We want our x-axis to have evenly distributed bins, so the first step is to split the empirical data range into a set of bins.

In [14]:

xmin = kll.get_min_value()
num_splits = 30
step = (kll.get_max_value() - xmin) / num_splits
splits = [xmin + (i*step) for i in range(0, num_splits)]
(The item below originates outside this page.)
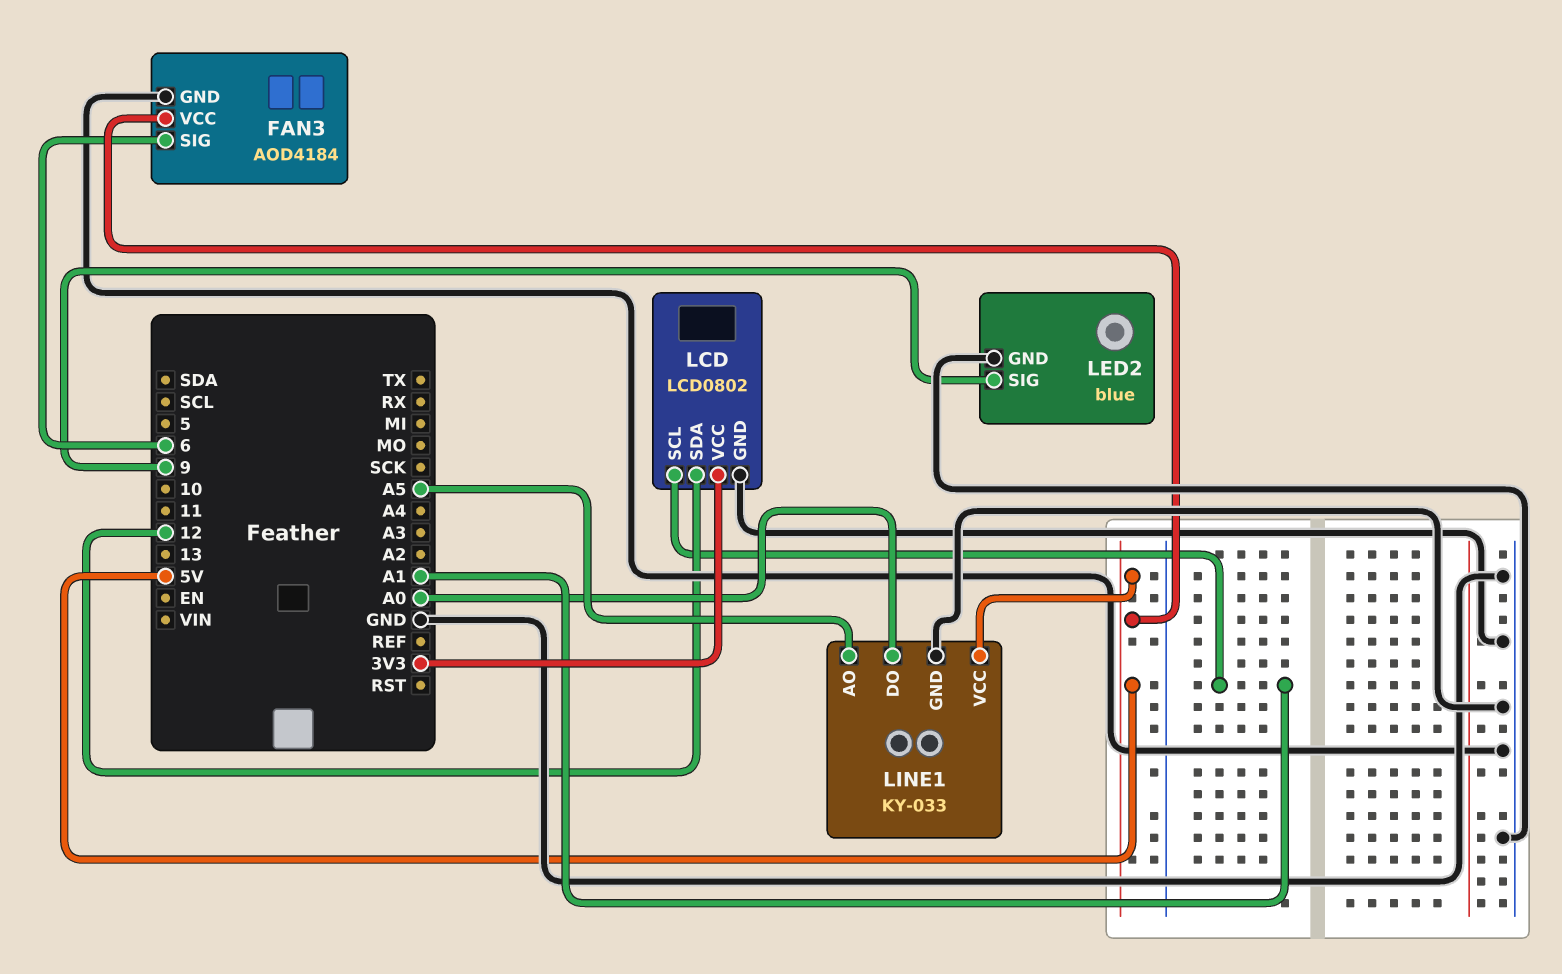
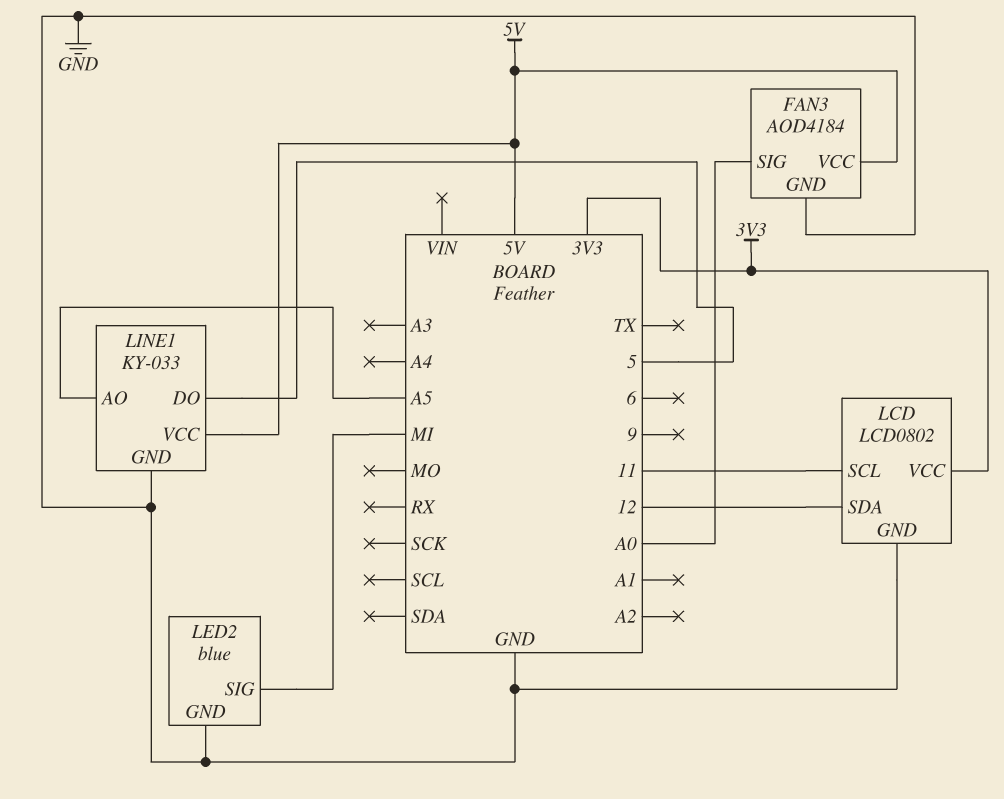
FAN3 pin SIG: 6 -> A0
LCD pin SCL: A1 -> 11
LED2 pin SIG: 9 -> MI
LINE1 pin DO: A0 -> 5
get_pmf() returns the probability mass in the range $(x_{i-1}, x_i]$, for each bin $i$. If we use the minimum value for $x_{i-1}$ this covers the low end, but get_pmf() also returns an extra bin with all mass greater than the last-provided split point. As a result, the pmf array is 1 larger than the list of split points. We need to be sure to append a value to the split points for plotting.

In [15]:

pmf = kll.get_pmf(splits)
x = splits  # this will hold the x-axis values, so need to append the max value
x.append(kll.get_max_value())

We need some plotting-related imports and options

In [16]:

import seaborn as sns
import matplotlib.pyplot as plt
%matplotlib inline
sns.set(color_codes=True)

Using a negative width in the plot gives right-aligned bins, which matches the bin definition noted earlier.

In [17]:

plt.bar(x=x,height=pmf,align='edge',width=-0.43)

Out[17]:

<BarContainer object of 31 artists>

The leftmost peak came from the first sketch, with data centered around 0.0. The smaller, rightmost peak came from our second sketch, which had half as many samples and was centered around 4.0. The KLL sketch captures the shape of the combiend distribution.